Le 28 octobre 2022, en visio conférence, une présentation du programme de recherche et d’évaluation de l’anguille en Méditerranée était faite par la CGPM (Commission Générale des Pêches en Méditerranée). Près de de 130 participants ont participé à ce webinaire : « Associer les scientifiques et les pêcheurs au processus de collecte de données et de gestion de l’anguille d’Europe en Méditerranée ».
Ce programme de recherche s’est focalisé sur les écosystèmes lagunaires : écosystèmes où les données sont moins partielles et dans lesquels la pêche de l’anguille s’est développée sur le pourtour méditerranéen. Ces études ne prennent pas en compte les écosystèmes fluviaux et d’interfaces entre le bassin versant et la mer alors que ces écosystèmes sont très vraisemblablement des aires de production importantes pour l’anguille : Rhône, Ebre, Medjerda, Pô, Nil,…
Les résultats des calculs effectués par une modélisation des données non détaillée dans ce forum paraissent sur plusieurs points incohérents :
1 – Effet du repeuplement sur l’ensemble des sites (à la densité de 1g/ha) – augmentation de 3,2% de l’échappement en 2030. Le problème soulevé pour ce calcul est l’utilisation d’une densité de 3 civelles par hectare, ce qui est totalement inopérant. A l’échelle des lagunes méditerranéennes françaises cela ferait 58 kg de civelles à immerger. Pour le lac d’Aureilhan en Nouvelle-Aquitaine, la densité utilisée est de 1800 civelles par hectare.
2- Rétablissement de la continuité écologique – augmentation de 0,4% de l’échappement (quantité d’anguilles argentées) en 2030. De manière lapidaire, c’est donner un très mauvais signal à ceux qui érigent des obstacles partout et qui vont continuer à le faire dans les pays méditerranéens qui sont sous tension en ce qui concerne leurs approvisionnements en eau. Le groupe de travail a précisé que cela ne s’appliquait qu’aux lagunes. Certes, mais en laissant trainer ce type de document alors que cela n’est pas très bien précisé dans le rapport, on risque d’avoir des mauvaises interprétations sur un facteur de pression qui est vital pour le devenir de l’anguille.
3 – Interdiction totale de la pêche – augmentation de 109,7% de l’échappement en 2030. A vérifier tout de même car en l’état actuel et avec les données que l’on possède sur les taux d’exploitation dans les lagunes méditerranéennes, on ne « sauverait » en fait que 20% de l’échappement qui serait en outre dilué à l’échelle de l’aire de répartition avec un recrutement résultant complètement dispersé de la Mauritanie à la Norvège.

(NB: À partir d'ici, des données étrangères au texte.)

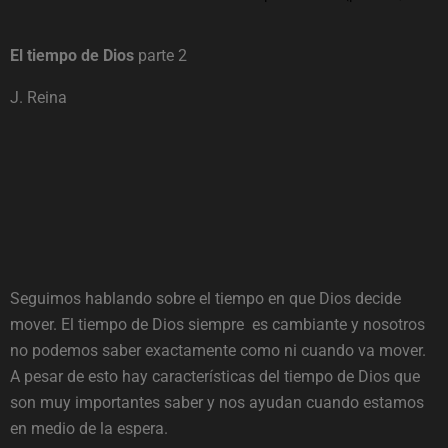
El tiempo de Dios
parte 2
J. Reina
Seguimos hablando sobre el tiempo en que Dios decide
mover. El tiempo de Dios siempre es cambiante y nosotros
no podemos saber exactamente como ni cuando va mover.
A pesar de esto hay características del tiempo de Dios que
son muy importantes saber y nos ayudan cuando estamos
en medio de la espera.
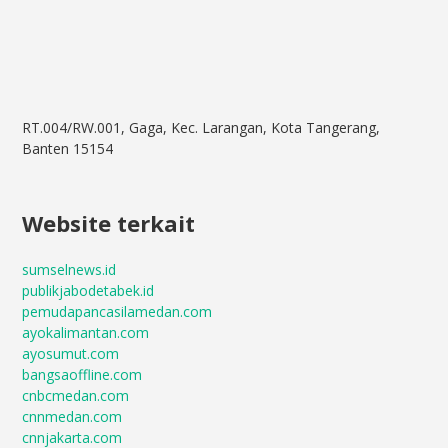
RT.004/RW.001, Gaga, Kec. Larangan, Kota Tangerang,
Banten 15154
Website terkait
sumselnews.id
publikjabodetabek.id
pemudapancasilamedan.com
ayokalimantan.com
ayosumut.com
bangsaoffline.com
cnbcmedan.com
cnnmedan.com
cnnjakarta.com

En bref, et pour être très clair: voir un effet de cette mesure 3 ans après l’arrêt de la pêche (conseillé par le groupe de recherche pour évaluer la mesure) est illusoire et conduira à reconduire l’arrêt total de la pêche. Mieux vaut prévenir tout de suite les entreprises impactées et qui le seront clairement pour rien alors que les civelles s’accumulent bien souvent devant les pieds d’obstacles construits à l’embouchure des fleuves et rivières.
A titre d’exemple, le Rhône où il n’y a jamais eu de pêche de civelles à l’embouchure, où la pêche professionnelle de l’anguille est résiduelle depuis 15 ans, ne voit, aux dires de l’administration et de l’Office Français sur la Biodiversité, pas sa situation s’améliorer.
Comme le Conseil International pour l’Exploration de la Mer (CIEM), la CGPM ne replace pas la gestion de l’anguille dans le cadre plus général de la gestion de l’eau et de la restauration des habitats, cadre fort détérioré et qui doit être replacé pour la Méditerranée dans celui plus large du Plan d’Action pour la Méditerranée (PAM) et du Plan Bleu.
Beaucoup d’intervenants ont insisté sur ce point et ont demandé à ce que la gestion raisonnée de l’eau et la restauration des habitats soient un préalable à toutes contraintes supplémentaires sur la pêche. Il en va non seulement de l’avenir de l’anguille, mais aussi d’une gestion plus écologique de nos écosystèmes aquatiques dans un cadre de développement qui n’a de durable que le nom.